Для неархеолога причина для столь сильного гнева, направленного против маленькой сухой работы под названием «Взгляд на античный период раннего Сектора Сириус с учетом теории влияния радиации на происхождение человека», могла бы показаться таинственной. На самом же деле здесь сыграло роль то обстоятельство, что Алварден с самого начала одобрительно отнесся, приняв ее потом за собственную отправную точку, к гипотезе, выдвинутой ранее группой мистиков, имеющих большее отношение к метафизике, чем к археологии.
Гипотеза заключалась в том, что человечество зародилось на одной определенной планете, а потом распространилось по всей Галактике. Это была излюбленная теория писателей-фантастов того времени и «паршивая овца» для каждого уважающего себя археолога Империи.
Но Алварден со временем сделался силой, почитаемой даже самыми уважаемыми специалистами, ибо и течение последующих десяти лет он стал признанным авторитетом в выявлении останков проимперских культур, все еще находящихся в затерянных уголках Галактики.
Например, он написал монографию о механической цивилизации Сектора Ригель, где развитие роботехники создало отдельную культуру, главенствующую столетия, пока совершенство металлических роботов не низвело инициативу людей до такого плачевного состояния, что энергично действующий флот военного повелителя Морея легко смог взять контроль над ними.
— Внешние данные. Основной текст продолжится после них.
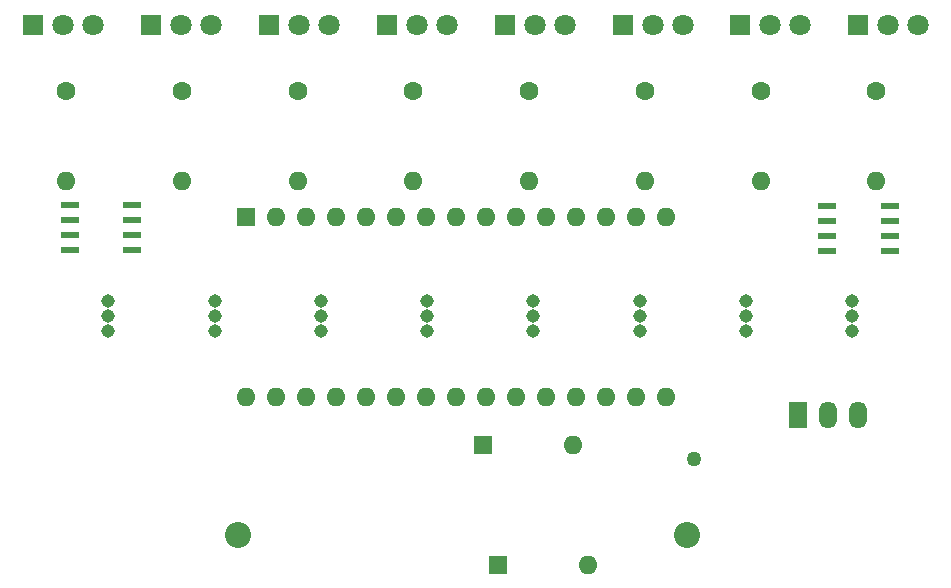
<source format=gbs>
G04 #@! TF.GenerationSoftware,KiCad,Pcbnew,(5.1.10)-1*
G04 #@! TF.CreationDate,2021-07-07T10:57:58-07:00*
G04 #@! TF.ProjectId,8MagnetTester4Filter,384d6167-6e65-4745-9465-737465723446,rev?*
G04 #@! TF.SameCoordinates,Original*
G04 #@! TF.FileFunction,Soldermask,Bot*
G04 #@! TF.FilePolarity,Negative*
%FSLAX46Y46*%
G04 Gerber Fmt 4.6, Leading zero omitted, Abs format (unit mm)*
G04 Created by KiCad (PCBNEW (5.1.10)-1) date 2021-07-07 10:57:58*
%MOMM*%
%LPD*%
G01*
G04 APERTURE LIST*
%ADD10O,1.500000X2.300000*%
%ADD11R,1.500000X2.300000*%
%ADD12C,1.270000*%
%ADD13C,2.205000*%
%ADD14R,1.800000X1.800000*%
%ADD15C,1.800000*%
%ADD16R,1.600000X1.600000*%
%ADD17O,1.600000X1.600000*%
%ADD18R,1.524000X0.558800*%
%ADD19C,1.143000*%
%ADD20C,1.600000*%
G04 APERTURE END LIST*
D10*
X177800000Y-101600000D03*
X175260000Y-101600000D03*
D11*
X172720000Y-101600000D03*
D12*
X163852000Y-105390000D03*
D13*
X163257000Y-111760000D03*
X125287000Y-111760000D03*
D14*
X177800000Y-68580000D03*
D15*
X180340000Y-68580000D03*
X182880000Y-68580000D03*
D16*
X125984000Y-84836000D03*
D17*
X159004000Y-100076000D03*
X128524000Y-84836000D03*
X156464000Y-100076000D03*
X131064000Y-84836000D03*
X153924000Y-100076000D03*
X133604000Y-84836000D03*
X151384000Y-100076000D03*
X136144000Y-84836000D03*
X148844000Y-100076000D03*
X138684000Y-84836000D03*
X146304000Y-100076000D03*
X141224000Y-84836000D03*
X143764000Y-100076000D03*
X143764000Y-84836000D03*
X141224000Y-100076000D03*
X146304000Y-84836000D03*
X138684000Y-100076000D03*
X148844000Y-84836000D03*
X136144000Y-100076000D03*
X151384000Y-84836000D03*
X133604000Y-100076000D03*
X153924000Y-84836000D03*
X131064000Y-100076000D03*
X156464000Y-84836000D03*
X128524000Y-100076000D03*
X159004000Y-84836000D03*
X125984000Y-100076000D03*
X161544000Y-84836000D03*
X161544000Y-100076000D03*
D14*
X107950000Y-68580000D03*
D15*
X110490000Y-68580000D03*
X113030000Y-68580000D03*
X123008571Y-68580000D03*
X120468571Y-68580000D03*
D14*
X117928571Y-68580000D03*
X127907142Y-68580000D03*
D15*
X130447142Y-68580000D03*
X132987142Y-68580000D03*
X142965713Y-68580000D03*
X140425713Y-68580000D03*
D14*
X137885713Y-68580000D03*
X147864284Y-68580000D03*
D15*
X150404284Y-68580000D03*
X152944284Y-68580000D03*
X162922855Y-68580000D03*
X160382855Y-68580000D03*
D14*
X157842855Y-68580000D03*
D15*
X172901426Y-68580000D03*
X170361426Y-68580000D03*
D14*
X167821426Y-68580000D03*
D18*
X111044796Y-87630000D03*
X111044796Y-86360000D03*
X111044796Y-85090000D03*
X111044796Y-83820000D03*
X116332000Y-83820000D03*
X116332000Y-85090000D03*
X116332000Y-86360000D03*
X116332000Y-87630000D03*
X180443602Y-87757000D03*
X180443602Y-86487000D03*
X180443602Y-85217000D03*
X180443602Y-83947000D03*
X175156398Y-83947000D03*
X175156398Y-85217000D03*
X175156398Y-86487000D03*
X175156398Y-87757000D03*
D19*
X123300000Y-91948000D03*
X123300000Y-93218000D03*
X123300000Y-94488000D03*
X141300000Y-91948000D03*
X141300000Y-93218000D03*
X141300000Y-94488000D03*
X177300000Y-91948000D03*
X177300000Y-93218000D03*
X177300000Y-94488000D03*
X114300000Y-94488000D03*
X114300000Y-93218000D03*
X114300000Y-91948000D03*
X159300000Y-94488000D03*
X159300000Y-93218000D03*
X159300000Y-91948000D03*
X168300000Y-91948000D03*
X168300000Y-93218000D03*
X168300000Y-94488000D03*
X150300000Y-94488000D03*
X150300000Y-93218000D03*
X150300000Y-91948000D03*
X132300000Y-91948000D03*
X132300000Y-93218000D03*
X132300000Y-94488000D03*
D16*
X147320000Y-114300000D03*
D17*
X154940000Y-114300000D03*
X153670000Y-104140000D03*
D16*
X146050000Y-104140000D03*
D17*
X110744000Y-81788000D03*
D20*
X110744000Y-74168000D03*
X120541142Y-74168000D03*
D17*
X120541142Y-81788000D03*
X130338284Y-81788000D03*
D20*
X130338284Y-74168000D03*
X140135426Y-74168000D03*
D17*
X140135426Y-81788000D03*
X149932568Y-81788000D03*
D20*
X149932568Y-74168000D03*
X159729710Y-74168000D03*
D17*
X159729710Y-81788000D03*
X169526852Y-81788000D03*
D20*
X169526852Y-74168000D03*
X179324000Y-74168000D03*
D17*
X179324000Y-81788000D03*
M02*

</source>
Ортодоксальная археология настаивала на независимой эволюции человеческого типа на различных планетах и использовала такие антиподные культуры, как, например, на Ригеле, чтобы показать все еще существующую несглаженность расовых различий, несмотря на многолетнее сближение культур. Алварден эффективно разрушил подобные концепции, показав, что ригельская роботехника и роботехническая культура были ничем иным, как детищем экономических и социальных сил своего места и времени.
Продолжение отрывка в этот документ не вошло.